Helen shivered. Just so had Virginia Darrow gone laughing to her death. The coincidence seemed rather weird. The stark realism of the imitation gripped her, and yet she wondered whether she were dreaming or whether the woman beside her were reveling in the fancies of a maniac.

The other stiffened suddenly. She seemed to recall something which her encounter with Helen had temporarily blotted from her mind. Placing two fingers across her lips, she cast a swift glance up the stairs. For a brief space she stood tense, listening.

“The woman who watches me went to sleep and I stole away from her,” she whispered. “We must try to get out before they begin looking for me. You must come, too. It won’t do for you to remain a moment longer. S-sh!”

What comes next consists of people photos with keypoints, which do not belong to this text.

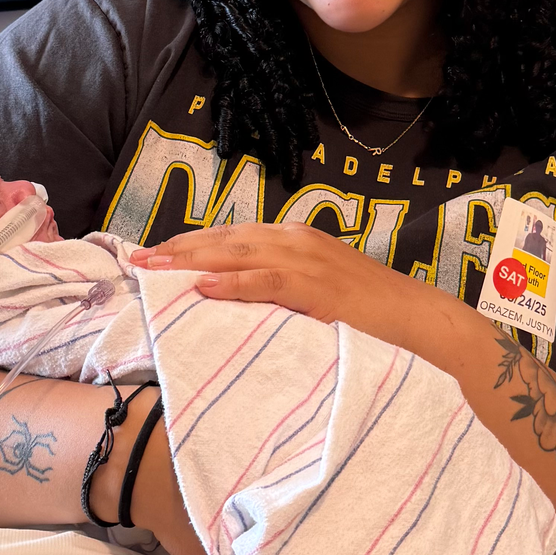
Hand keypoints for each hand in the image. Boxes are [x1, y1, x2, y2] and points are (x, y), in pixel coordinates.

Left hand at [130, 223, 414, 334]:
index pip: (231, 235)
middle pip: (226, 240)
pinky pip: (267, 282)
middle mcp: (296, 240)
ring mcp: (308, 261)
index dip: (190, 243)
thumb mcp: (316, 289)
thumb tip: (234, 296)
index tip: (154, 253)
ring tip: (155, 268)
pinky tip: (203, 288)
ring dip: (192, 260)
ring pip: (238, 254)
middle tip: (137, 259)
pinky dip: (233, 284)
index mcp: (295, 238)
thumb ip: (279, 285)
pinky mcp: (318, 288)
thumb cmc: (368, 312)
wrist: (418, 319)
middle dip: (179, 248)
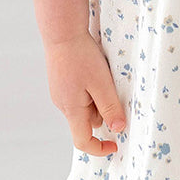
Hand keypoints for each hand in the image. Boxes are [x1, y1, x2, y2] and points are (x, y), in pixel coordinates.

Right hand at [44, 32, 126, 155]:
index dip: (99, 148)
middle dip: (103, 113)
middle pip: (87, 122)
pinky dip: (91, 89)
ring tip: (102, 77)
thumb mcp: (102, 84)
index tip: (116, 145)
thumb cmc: (81, 56)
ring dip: (98, 99)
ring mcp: (60, 93)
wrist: (62, 32)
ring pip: (85, 107)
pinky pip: (80, 95)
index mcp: (71, 109)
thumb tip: (118, 129)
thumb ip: (110, 108)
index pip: (82, 141)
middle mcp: (63, 104)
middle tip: (113, 91)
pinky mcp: (62, 83)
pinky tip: (93, 71)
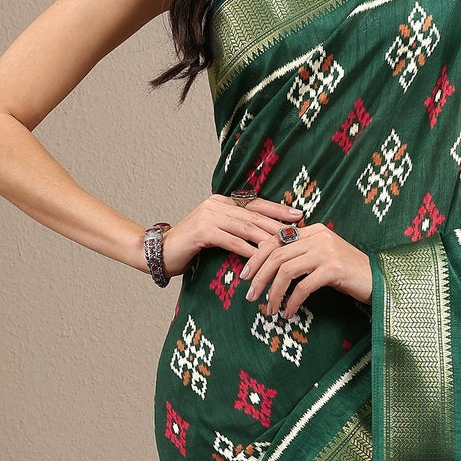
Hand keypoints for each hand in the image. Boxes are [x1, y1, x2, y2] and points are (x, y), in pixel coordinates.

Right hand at [158, 193, 304, 278]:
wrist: (161, 252)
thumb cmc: (191, 247)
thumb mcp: (217, 233)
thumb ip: (236, 229)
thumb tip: (264, 236)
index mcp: (222, 202)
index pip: (256, 204)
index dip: (277, 210)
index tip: (298, 216)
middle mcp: (217, 204)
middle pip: (254, 215)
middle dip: (278, 224)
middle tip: (298, 233)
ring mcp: (209, 216)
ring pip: (246, 227)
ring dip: (267, 238)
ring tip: (285, 247)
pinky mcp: (202, 231)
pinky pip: (232, 241)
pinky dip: (248, 250)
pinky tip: (261, 258)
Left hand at [241, 219, 371, 317]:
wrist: (380, 280)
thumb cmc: (349, 273)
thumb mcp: (322, 258)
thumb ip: (301, 255)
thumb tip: (270, 268)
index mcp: (313, 230)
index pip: (275, 239)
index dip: (256, 258)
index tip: (245, 276)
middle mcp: (318, 236)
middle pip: (276, 254)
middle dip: (259, 277)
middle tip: (250, 296)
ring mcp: (326, 251)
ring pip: (286, 270)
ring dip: (274, 292)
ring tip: (270, 309)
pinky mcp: (333, 269)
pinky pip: (303, 286)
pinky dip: (292, 302)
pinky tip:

Silent as a wraith she stole down the hall. Helen, scarcely knowing what she was doing, followed dazedly. She did not know what to think, but there was an undertow of vague dread in her jumbled thoughts and emotions. What she had just heard sounded wildly fantastical, like the raving of a deranged mind. Yet she had a feeling that something was dreadfully wrong. The strange laughter and the face at the window appeared to give a background of reality to what the woman had said. They seemed to suggest, too, that there was a connecting link between Azurecrest and the tragedy in the Thelma Theater. It was this circumstance, bewildering and almost unbelievable, that clogged the functioning of Helen’s mind and rendered her willing to be led along by her guide.

The door was unlocked and they passed unhindered into the open. In a dull and indifferent fashion Helen thought it strange that the woman’s loud laughter had not already betrayed them, but then it occurred to her that perhaps such outbursts were common at Azurecrest. After what she had already seen and heard, nothing would have surprised her greatly. She wondered how her companion meant to overcome the obstacles of the locked gate and the high picket fence. Perhaps, in her beclouded state of mind and eagerness to escape, she was not even giving them a thought. Or perhaps——

Her guide stopped so abruptly that Helen, who had been following close behind, nearly ran into her. Out of the mist and shadows came a low, rumbling growl. A huge, black shape bounded toward them.

“The dog!” exclaimed the other. “I forgot—oh!”